### WHAT TO WORK ON
Among the records below, find the lines that hold the word "bounding" and report how many there are, with no other words.

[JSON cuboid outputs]
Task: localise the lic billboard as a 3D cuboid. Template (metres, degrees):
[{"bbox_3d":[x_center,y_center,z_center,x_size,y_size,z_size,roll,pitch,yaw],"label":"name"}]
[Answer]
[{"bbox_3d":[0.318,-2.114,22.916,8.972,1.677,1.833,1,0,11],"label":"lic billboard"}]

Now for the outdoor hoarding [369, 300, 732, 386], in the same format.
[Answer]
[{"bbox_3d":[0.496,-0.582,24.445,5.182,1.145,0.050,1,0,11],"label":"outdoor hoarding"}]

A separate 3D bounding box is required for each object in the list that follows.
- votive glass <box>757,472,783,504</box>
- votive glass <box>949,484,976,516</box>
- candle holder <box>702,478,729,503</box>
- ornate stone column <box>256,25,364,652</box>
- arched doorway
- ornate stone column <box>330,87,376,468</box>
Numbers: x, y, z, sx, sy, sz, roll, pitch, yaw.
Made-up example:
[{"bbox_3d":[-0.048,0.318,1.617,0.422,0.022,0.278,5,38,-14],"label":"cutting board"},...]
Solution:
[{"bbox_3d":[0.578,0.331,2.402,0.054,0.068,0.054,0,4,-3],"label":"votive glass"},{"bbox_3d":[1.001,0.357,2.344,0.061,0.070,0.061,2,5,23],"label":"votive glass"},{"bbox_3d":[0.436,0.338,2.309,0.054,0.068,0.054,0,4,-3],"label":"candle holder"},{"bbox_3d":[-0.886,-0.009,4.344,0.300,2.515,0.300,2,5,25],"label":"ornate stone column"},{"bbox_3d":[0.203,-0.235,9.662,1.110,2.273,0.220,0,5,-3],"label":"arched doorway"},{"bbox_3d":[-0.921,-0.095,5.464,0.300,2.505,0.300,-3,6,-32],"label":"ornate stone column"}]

...

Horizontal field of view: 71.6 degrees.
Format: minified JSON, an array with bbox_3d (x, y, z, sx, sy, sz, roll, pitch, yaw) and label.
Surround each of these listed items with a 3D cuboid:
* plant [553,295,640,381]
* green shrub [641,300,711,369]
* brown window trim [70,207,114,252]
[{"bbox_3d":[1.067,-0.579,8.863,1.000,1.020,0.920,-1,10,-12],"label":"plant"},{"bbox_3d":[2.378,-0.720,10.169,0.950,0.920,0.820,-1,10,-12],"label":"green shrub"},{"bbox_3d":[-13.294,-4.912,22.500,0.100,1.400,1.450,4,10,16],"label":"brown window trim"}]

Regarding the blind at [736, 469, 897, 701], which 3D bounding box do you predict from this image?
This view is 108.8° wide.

### RESULT BELOW
2